As with previous investigations on this issue, there was an inability to adjust for some potentially important confounders such as occupational exposures, exposures to environmental tobacco smoke, maternal drug and alcohol use, or meteorological factors. Similarly, we were unable to account for indoor air exposures such as wood combustion or other housing characteristics. A particular strength of this analysis, however, was the availability of individual-level information pertaining to smoking during pregnancy. However, since the smoking information reflected smoking at the time of delivery, the smoking status for some women may have been underestimated for first (or second) trimester exposures (e.g., a woman who smoked in early pregnancy but quit during pregnancy would be considered a non-smoker).

In this study, it was assumed that maternal residence at the time of delivery was the same residence throughout the pregnancy. Our estimates of trimester specific exposures may be misclassified, particularly for first and second trimester exposures, since the pollutant levels for each trimester were based on residence at delivery. A recent study that evaluated change in residence among pregnant women in Nova Scotia and Eastern Ontario, Canada found that 12% of the women moved during pregnancy and among the women who had changed residence, most moved within the same municipality [24]. Given the small percentage of women who might have moved outside of the municipality between the first trimester and delivery minimizes the likelihood of exposure misclassification due to mobility.

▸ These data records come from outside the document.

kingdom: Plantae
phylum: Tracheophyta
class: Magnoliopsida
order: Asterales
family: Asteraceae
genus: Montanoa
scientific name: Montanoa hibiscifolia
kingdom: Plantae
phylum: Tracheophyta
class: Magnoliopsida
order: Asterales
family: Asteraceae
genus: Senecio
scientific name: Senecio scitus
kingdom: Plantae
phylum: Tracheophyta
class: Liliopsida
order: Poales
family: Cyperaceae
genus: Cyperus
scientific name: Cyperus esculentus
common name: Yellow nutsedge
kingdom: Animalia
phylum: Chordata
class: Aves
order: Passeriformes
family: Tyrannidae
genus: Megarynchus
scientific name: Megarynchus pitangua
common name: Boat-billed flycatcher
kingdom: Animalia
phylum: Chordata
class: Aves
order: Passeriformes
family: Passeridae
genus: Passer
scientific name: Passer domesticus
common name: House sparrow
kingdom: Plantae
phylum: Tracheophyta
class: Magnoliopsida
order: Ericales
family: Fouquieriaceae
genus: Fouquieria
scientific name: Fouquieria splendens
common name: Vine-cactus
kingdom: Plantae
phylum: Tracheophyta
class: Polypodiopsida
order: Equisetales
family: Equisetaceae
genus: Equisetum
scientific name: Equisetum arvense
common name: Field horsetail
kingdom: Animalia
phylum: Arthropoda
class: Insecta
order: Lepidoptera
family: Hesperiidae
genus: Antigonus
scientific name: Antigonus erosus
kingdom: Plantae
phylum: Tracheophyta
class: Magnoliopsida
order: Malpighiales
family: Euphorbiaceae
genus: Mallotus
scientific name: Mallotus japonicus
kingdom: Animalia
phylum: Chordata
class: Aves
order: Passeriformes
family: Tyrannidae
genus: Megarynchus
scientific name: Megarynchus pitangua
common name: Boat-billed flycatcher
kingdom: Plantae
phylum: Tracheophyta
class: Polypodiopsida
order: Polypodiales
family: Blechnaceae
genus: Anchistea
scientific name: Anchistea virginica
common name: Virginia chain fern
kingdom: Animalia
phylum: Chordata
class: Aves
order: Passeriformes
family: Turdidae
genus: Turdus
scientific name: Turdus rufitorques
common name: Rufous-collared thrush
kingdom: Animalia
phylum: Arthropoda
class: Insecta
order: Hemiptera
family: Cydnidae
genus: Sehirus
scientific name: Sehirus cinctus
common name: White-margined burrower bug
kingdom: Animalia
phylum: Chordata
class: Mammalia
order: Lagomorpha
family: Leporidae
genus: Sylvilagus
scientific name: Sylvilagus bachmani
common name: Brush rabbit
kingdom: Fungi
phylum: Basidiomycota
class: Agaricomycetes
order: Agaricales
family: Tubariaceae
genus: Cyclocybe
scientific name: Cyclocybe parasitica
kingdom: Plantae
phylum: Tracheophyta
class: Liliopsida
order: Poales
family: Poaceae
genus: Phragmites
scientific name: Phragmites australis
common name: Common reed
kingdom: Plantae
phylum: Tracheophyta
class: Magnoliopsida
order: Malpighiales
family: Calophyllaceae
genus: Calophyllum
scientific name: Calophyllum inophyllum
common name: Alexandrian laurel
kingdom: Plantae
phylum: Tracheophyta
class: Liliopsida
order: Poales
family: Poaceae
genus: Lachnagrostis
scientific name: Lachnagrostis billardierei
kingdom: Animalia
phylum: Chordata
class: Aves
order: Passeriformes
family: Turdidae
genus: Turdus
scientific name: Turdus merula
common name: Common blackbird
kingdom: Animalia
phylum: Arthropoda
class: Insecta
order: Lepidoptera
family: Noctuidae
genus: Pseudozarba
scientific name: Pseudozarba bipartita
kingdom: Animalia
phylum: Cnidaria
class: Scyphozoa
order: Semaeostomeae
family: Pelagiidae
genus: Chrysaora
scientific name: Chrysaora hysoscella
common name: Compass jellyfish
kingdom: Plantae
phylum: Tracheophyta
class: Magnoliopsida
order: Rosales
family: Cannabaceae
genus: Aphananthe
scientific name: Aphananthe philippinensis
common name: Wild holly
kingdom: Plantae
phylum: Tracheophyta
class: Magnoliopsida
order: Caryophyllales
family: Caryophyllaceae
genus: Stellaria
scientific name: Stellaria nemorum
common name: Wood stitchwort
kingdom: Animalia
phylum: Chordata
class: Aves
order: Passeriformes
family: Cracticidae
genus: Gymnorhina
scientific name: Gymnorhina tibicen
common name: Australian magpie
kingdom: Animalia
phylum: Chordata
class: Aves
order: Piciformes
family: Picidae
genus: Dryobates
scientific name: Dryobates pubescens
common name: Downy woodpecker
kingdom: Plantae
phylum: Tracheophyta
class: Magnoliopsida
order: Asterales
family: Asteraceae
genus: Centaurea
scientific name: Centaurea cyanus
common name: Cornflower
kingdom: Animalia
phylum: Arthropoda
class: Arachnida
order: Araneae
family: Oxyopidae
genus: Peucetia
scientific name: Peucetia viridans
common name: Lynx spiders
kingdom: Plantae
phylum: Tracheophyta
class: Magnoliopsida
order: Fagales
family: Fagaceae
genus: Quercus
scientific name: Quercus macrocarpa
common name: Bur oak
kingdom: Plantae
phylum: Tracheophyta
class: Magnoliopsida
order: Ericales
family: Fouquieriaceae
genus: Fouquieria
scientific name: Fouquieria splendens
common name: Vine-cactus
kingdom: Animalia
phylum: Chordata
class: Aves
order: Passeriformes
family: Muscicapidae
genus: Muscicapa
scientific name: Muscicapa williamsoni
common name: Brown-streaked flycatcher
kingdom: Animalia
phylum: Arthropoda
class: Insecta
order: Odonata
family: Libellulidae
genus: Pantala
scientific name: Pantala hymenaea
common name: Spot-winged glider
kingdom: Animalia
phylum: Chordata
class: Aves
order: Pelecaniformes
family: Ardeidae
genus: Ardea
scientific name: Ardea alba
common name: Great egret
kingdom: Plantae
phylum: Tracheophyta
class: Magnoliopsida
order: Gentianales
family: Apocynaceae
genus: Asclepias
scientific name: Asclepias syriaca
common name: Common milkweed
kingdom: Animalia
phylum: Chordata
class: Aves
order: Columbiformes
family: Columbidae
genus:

The relationship between exposures to ambient levels of air pollution and birth weight appears to be complex given the somewhat conflicting results that have been observed in terms of pollutant and trimester effects. Whether this represents an inability to accurately characterize exposure for epidemiologic investigations, threshold effects, observed effects being markers of other air pollutants or a result of varying methodologies is not clear. The study region contains significant sources of SO2 from the coal based electricity sector and combustion of heavy fuel oils. The disparity in findings may also be partially explained by a combined multi-pollutant effect that is not being captured in the present study designs. In our study, data on other pollutants were not sufficiently available to include in the analysis.

Conclusion

Consistent with previous observations, this study of exposures to ambient air pollution in Nova Scotia does suggest an association between the highest quartile of exposure of SO2 during the first trimester of pregnancy and LBW among term-born infants. Though the data were limited by the inability to assess true exposure burden and the possibility that information on important confounding factors was not available, the study design provides good evidence of a link between maternal exposures to air pollution during the first trimester and fetal outcomes. The ability to adjust for important covariates such as maternal smoking adds strength to the validity of the findings. It is especially pertinent that an association is suggested at relatively low levels of maternal exposure. As the evidence base for maternal exposures to air pollution and adverse reproductive health outcomes becomes more robust, there will be implications for regulators to develop more effective risk management strategies to protect the health of vulnerable populations. The findings from this investigation need to be confirmed with an expanded dataset to more effectively evaluate the multi-pollutant nature of air pollution, including fine particulate matter and the impact of other potential confounders.